▶ **EXERCISE DIRECTIONS**: Lines below starting with the line with "Weise Bezug zu deutschen Sagen und" and going on through the line with "Weinstraße verläuft in der vorder- und" must be output exactly; the rest of the records must be left out.

▶ **DATA LISTING**:

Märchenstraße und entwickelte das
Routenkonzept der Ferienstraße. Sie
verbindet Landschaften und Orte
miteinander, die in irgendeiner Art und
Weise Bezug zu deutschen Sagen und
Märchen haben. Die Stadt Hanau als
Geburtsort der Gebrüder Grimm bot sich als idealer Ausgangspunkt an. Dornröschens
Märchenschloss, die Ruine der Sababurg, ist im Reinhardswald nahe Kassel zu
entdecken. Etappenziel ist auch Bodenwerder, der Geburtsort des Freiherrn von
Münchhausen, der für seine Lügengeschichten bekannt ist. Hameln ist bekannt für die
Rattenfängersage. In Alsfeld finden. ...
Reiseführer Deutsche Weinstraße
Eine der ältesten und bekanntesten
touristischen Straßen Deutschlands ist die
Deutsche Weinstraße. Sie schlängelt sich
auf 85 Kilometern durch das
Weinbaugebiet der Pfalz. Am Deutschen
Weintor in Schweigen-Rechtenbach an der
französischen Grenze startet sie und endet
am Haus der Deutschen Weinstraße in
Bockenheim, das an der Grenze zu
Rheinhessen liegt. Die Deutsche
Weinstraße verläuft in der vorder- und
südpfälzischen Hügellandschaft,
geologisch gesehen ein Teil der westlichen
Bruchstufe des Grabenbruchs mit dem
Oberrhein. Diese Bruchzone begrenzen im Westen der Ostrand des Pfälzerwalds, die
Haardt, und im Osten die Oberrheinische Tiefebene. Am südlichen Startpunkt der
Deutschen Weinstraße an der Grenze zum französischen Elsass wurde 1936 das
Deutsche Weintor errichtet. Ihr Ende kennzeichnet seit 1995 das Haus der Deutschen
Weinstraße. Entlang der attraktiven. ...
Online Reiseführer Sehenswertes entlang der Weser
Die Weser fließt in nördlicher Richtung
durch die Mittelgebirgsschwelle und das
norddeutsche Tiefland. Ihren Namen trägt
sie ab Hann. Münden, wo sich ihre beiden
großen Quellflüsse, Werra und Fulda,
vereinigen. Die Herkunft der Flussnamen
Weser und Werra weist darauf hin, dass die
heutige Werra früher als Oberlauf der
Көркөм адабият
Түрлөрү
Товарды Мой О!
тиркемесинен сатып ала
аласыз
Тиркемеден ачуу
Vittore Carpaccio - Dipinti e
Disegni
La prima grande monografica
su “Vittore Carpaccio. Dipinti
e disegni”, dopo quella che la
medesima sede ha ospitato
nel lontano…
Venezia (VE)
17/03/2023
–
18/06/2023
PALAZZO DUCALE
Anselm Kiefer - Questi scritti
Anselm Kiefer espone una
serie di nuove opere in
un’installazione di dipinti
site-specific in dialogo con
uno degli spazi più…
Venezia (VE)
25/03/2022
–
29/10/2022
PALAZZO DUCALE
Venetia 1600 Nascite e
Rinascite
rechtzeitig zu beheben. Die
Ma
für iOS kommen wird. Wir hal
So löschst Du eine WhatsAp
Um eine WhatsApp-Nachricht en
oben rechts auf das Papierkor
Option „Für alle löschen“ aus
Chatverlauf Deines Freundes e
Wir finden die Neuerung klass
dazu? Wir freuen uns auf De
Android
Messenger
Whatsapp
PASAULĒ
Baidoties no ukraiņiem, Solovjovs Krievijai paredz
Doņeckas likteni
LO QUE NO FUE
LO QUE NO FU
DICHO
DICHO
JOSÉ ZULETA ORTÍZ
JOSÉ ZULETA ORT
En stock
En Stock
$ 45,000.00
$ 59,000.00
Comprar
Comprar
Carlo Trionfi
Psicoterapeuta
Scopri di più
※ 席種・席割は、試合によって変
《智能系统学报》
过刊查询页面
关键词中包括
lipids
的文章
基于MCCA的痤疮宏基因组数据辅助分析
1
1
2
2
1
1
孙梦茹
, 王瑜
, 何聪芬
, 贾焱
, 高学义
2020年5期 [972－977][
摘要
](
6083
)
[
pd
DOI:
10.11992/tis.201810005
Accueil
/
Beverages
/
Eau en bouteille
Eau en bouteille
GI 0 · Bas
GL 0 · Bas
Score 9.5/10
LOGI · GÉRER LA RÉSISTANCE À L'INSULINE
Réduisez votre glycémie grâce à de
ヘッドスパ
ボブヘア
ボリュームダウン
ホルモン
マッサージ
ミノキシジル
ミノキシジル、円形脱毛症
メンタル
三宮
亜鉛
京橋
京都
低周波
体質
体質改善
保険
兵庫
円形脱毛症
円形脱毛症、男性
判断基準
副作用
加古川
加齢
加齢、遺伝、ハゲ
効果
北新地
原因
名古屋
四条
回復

▶ **ANSWER**:
Weise Bezug zu deutschen Sagen und
Märchen haben. Die Stadt Hanau als
Geburtsort der Gebrüder Grimm bot sich als idealer Ausgangspunkt an. Dornröschens
Märchenschloss, die Ruine der Sababurg, ist im Reinhardswald nahe Kassel zu
entdecken. Etappenziel ist auch Bodenwerder, der Geburtsort des Freiherrn von
Münchhausen, der für seine Lügengeschichten bekannt ist. Hameln ist bekannt für die
Rattenfängersage. In Alsfeld finden. ...
Reiseführer Deutsche Weinstraße
Eine der ältesten und bekanntesten
touristischen Straßen Deutschlands ist die
Deutsche Weinstraße. Sie schlängelt sich
auf 85 Kilometern durch das
Weinbaugebiet der Pfalz. Am Deutschen
Weintor in Schweigen-Rechtenbach an der
französischen Grenze startet sie und endet
am Haus der Deutschen Weinstraße in
Bockenheim, das an der Grenze zu
Rheinhessen liegt. Die Deutsche
Weinstraße verläuft in der vorder- und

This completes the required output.